Exercise requirements: The full listing, returned exactly and free of pictures, is the expected answer.

=== Records to process ===

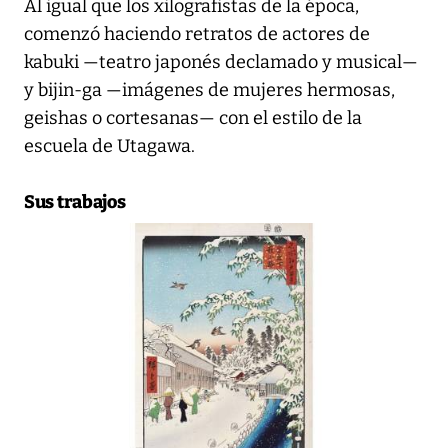
Al igual que los xilografistas de la época,
comenzó haciendo retratos de actores de
kabuki —teatro japonés declamado y musical—
y bijin-ga —imágenes de mujeres hermosas,
geishas o cortesanas— con el estilo de la
escuela de Utagawa.
Sus trabajos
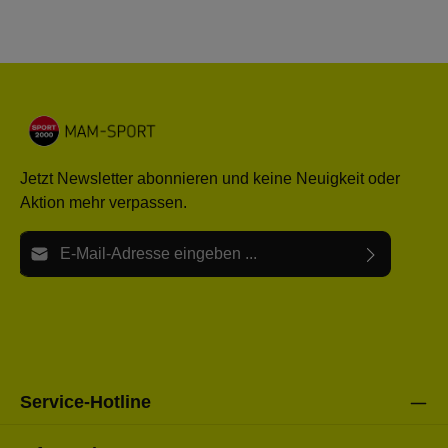
Jetzt Newsletter abonnieren und keine Neuigkeit oder
Aktion mehr verpassen.
E-Mail-Adresse*
Ich habe die
Datenschutzbestimmungen
zur Kenntnis
Die mit einem Stern (*) markierten Felder sind Pflichtfelder.
genommen und die
AGB
gelesen und bin mit ihnen
einverstanden.
Bitte gebe die oben abgebildeten Zeichen ein*
Service-Hotline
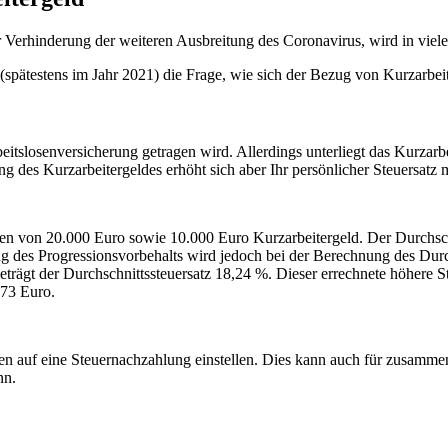
erhinderung der weiteren Ausbreitung des Coronavirus, wird in viele
e (spätestens im Jahr 2021) die Frage, wie sich der Bezug von Kurzarbeit
Arbeitslosenversicherung getragen wird. Allerdings unterliegt das Kurza
ng des Kurzarbeitergeldes erhöht sich aber Ihr persönlicher Steuersatz
mmen von 20.000 Euro sowie 10.000 Euro Kurzarbeitergeld. Der Durchsc
 des Progressionsvorbehalts wird jedoch bei der Berechnung des Durch
eträgt der Durchschnittssteuersatz 18,24 %. Dieser errechnete höhere
173 Euro.
n auf eine Steuernachzahlung einstellen. Dies kann auch für zusammen
nn.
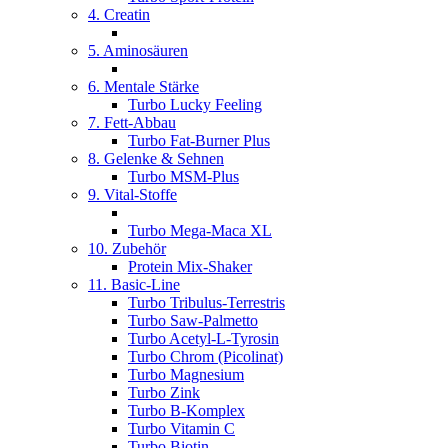
4. Creatin
5. Aminosäuren
6. Mentale Stärke
Turbo Lucky Feeling
7. Fett-Abbau
Turbo Fat-Burner Plus
8. Gelenke & Sehnen
Turbo MSM-Plus
9. Vital-Stoffe
Turbo Mega-Maca XL
10. Zubehör
Protein Mix-Shaker
11. Basic-Line
Turbo Tribulus-Terrestris
Turbo Saw-Palmetto
Turbo Acetyl-L-Tyrosin
Turbo Chrom (Picolinat)
Turbo Magnesium
Turbo Zink
Turbo B-Komplex
Turbo Vitamin C
Turbo Biotin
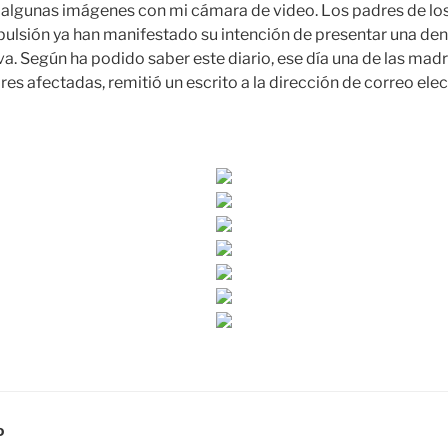
r algunas imágenes con mi cámara de video. Los padres de l
pulsión ya han manifestado su intención de presentar una den
a. Según ha podido saber este diario, ese día una de las mad
es afectadas, remitió un escrito a la dirección de correo elec
D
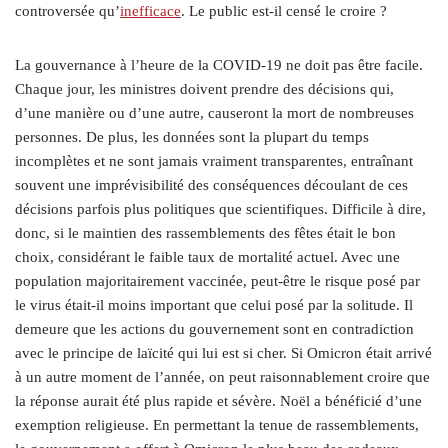
controversée qu’
inefficace
. Le public est-il censé le croire ?
La gouvernance à l’heure de la COVID-19 ne doit pas être facile.
Chaque jour, les ministres doivent prendre des décisions qui,
d’une manière ou d’une autre, causeront la mort de nombreuses
personnes. De plus, les données sont la plupart du temps
incomplètes et ne sont jamais vraiment transparentes, entraînant
souvent une imprévisibilité des conséquences découlant de ces
décisions parfois plus politiques que scientifiques. Difficile à dire,
donc, si le maintien des rassemblements des fêtes était le bon
choix, considérant le faible taux de mortalité actuel. Avec une
population majoritairement vaccinée, peut-être le risque posé par
le virus était-il moins important que celui posé par la solitude. Il
demeure que les actions du gouvernement sont en contradiction
avec le principe de laïcité qui lui est si cher. Si Omicron était arrivé
à un autre moment de l’année, on peut raisonnablement croire que
la réponse aurait été plus rapide et sévère. Noël a bénéficié d’une
exemption religieuse. En permettant la tenue de rassemblements,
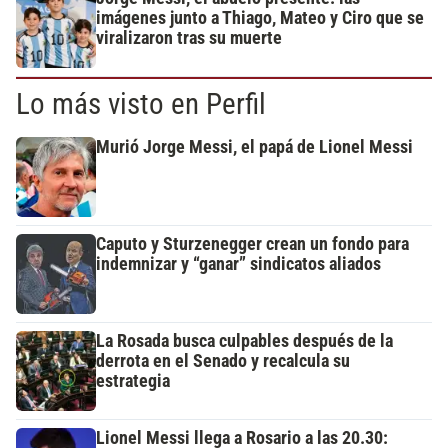
imágenes junto a Thiago, Mateo y Ciro que se
viralizaron tras su muerte
Lo más visto en Perfil
Murió Jorge Messi, el papá de Lionel Messi
Caputo y Sturzenegger crean un fondo para
indemnizar y “ganar” sindicatos aliados
La Rosada busca culpables después de la
derrota en el Senado y recalcula su
estrategia
Lionel Messi llega a Rosario a las 20.30:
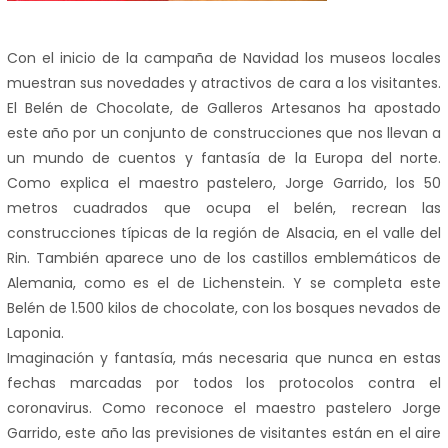
Con el inicio de la campaña de Navidad los museos locales
muestran sus novedades y atractivos de cara a los visitantes.
El Belén de Chocolate, de Galleros Artesanos ha apostado
este año por un conjunto de construcciones que nos llevan a
un mundo de cuentos y fantasía de la Europa del norte.
Como explica el maestro pastelero, Jorge Garrido, los 50
metros cuadrados que ocupa el belén, recrean las
construcciones típicas de la región de Alsacia, en el valle del
Rin. También aparece uno de los castillos emblemáticos de
Alemania, como es el de Lichenstein. Y se completa este
Belén de 1.500 kilos de chocolate, con los bosques nevados de
Laponia.
Imaginación y fantasía, más necesaria que nunca en estas
fechas marcadas por todos los protocolos contra el
coronavirus. Como reconoce el maestro pastelero Jorge
Garrido, este año las previsiones de visitantes están en el aire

===

Answer box:
Al igual que los xilografistas de la época,
comenzó haciendo retratos de actores de
kabuki —teatro japonés declamado y musical—
y bijin-ga —imágenes de mujeres hermosas,
geishas o cortesanas— con el estilo de la
escuela de Utagawa.
Sus trabajos
Jetzt Newsletter abonnieren und keine Neuigkeit oder
Aktion mehr verpassen.
E-Mail-Adresse*
Ich habe die
Datenschutzbestimmungen
zur Kenntnis
Die mit einem Stern (*) markierten Felder sind Pflichtfelder.
genommen und die
AGB
gelesen und bin mit ihnen
einverstanden.
Bitte gebe die oben abgebildeten Zeichen ein*
Service-Hotline
erhinderung der weiteren Ausbreitung des Coronavirus, wird in viele
e (spätestens im Jahr 2021) die Frage, wie sich der Bezug von Kurzarbeit
Arbeitslosenversicherung getragen wird. Allerdings unterliegt das Kurza
ng des Kurzarbeitergeldes erhöht sich aber Ihr persönlicher Steuersatz
mmen von 20.000 Euro sowie 10.000 Euro Kurzarbeitergeld. Der Durchsc
 des Progressionsvorbehalts wird jedoch bei der Berechnung des Durch
eträgt der Durchschnittssteuersatz 18,24 %. Dieser errechnete höhere
173 Euro.
n auf eine Steuernachzahlung einstellen. Dies kann auch für zusammen
nn.
4. Creatin
5. Aminosäuren
6. Mentale Stärke
Turbo Lucky Feeling
7. Fett-Abbau
Turbo Fat-Burner Plus
8. Gelenke & Sehnen
Turbo MSM-Plus
9. Vital-Stoffe
Turbo Mega-Maca XL
10. Zubehör
Protein Mix-Shaker
11. Basic-Line
Turbo Tribulus-Terrestris
Turbo Saw-Palmetto
Turbo Acetyl-L-Tyrosin
Turbo Chrom (Picolinat)
Turbo Magnesium
Turbo Zink
Turbo B-Komplex
Turbo Vitamin C
Turbo Biotin
r algunas imágenes con mi cámara de video. Los padres de l
pulsión ya han manifestado su intención de presentar una den
a. Según ha podido saber este diario, ese día una de las mad
es afectadas, remitió un escrito a la dirección de correo elec
D
controversée qu’
inefficace
. Le public est-il censé le croire ?
La gouvernance à l’heure de la COVID-19 ne doit pas être facile.
Chaque jour, les ministres doivent prendre des décisions qui,
d’une manière ou d’une autre, causeront la mort de nombreuses
personnes. De plus, les données sont la plupart du temps
incomplètes et ne sont jamais vraiment transparentes, entraînant
souvent une imprévisibilité des conséquences découlant de ces
décisions parfois plus politiques que scientifiques. Difficile à dire,
donc, si le maintien des rassemblements des fêtes était le bon
choix, considérant le faible taux de mortalité actuel. Avec une
population majoritairement vaccinée, peut-être le risque posé par
le virus était-il moins important que celui posé par la solitude. Il
demeure que les actions du gouvernement sont en contradiction
avec le principe de laïcité qui lui est si cher. Si Omicron était arrivé
à un autre moment de l’année, on peut raisonnablement croire que
la réponse aurait été plus rapide et sévère. Noël a bénéficié d’une
exemption religieuse. En permettant la tenue de rassemblements,
imágenes junto a Thiago, Mateo y Ciro que se
viralizaron tras su muerte
Lo más visto en Perfil
Murió Jorge Messi, el papá de Lionel Messi
Caputo y Sturzenegger crean un fondo para
indemnizar y “ganar” sindicatos aliados
La Rosada busca culpables después de la
derrota en el Senado y recalcula su
estrategia
Lionel Messi llega a Rosario a las 20.30:
Con el inicio de la campaña de Navidad los museos locales
muestran sus novedades y atractivos de cara a los visitantes.
El Belén de Chocolate, de Galleros Artesanos ha apostado
este año por un conjunto de construcciones que nos llevan a
un mundo de cuentos y fantasía de la Europa del norte.
Como explica el maestro pastelero, Jorge Garrido, los 50
metros cuadrados que ocupa el belén, recrean las
construcciones típicas de la región de Alsacia, en el valle del
Rin. También aparece uno de los castillos emblemáticos de
Alemania, como es el de Lichenstein. Y se completa este
Belén de 1.500 kilos de chocolate, con los bosques nevados de
Laponia.
Imaginación y fantasía, más necesaria que nunca en estas
fechas marcadas por todos los protocolos contra el
coronavirus. Como reconoce el maestro pastelero Jorge
Garrido, este año las previsiones de visitantes están en el aire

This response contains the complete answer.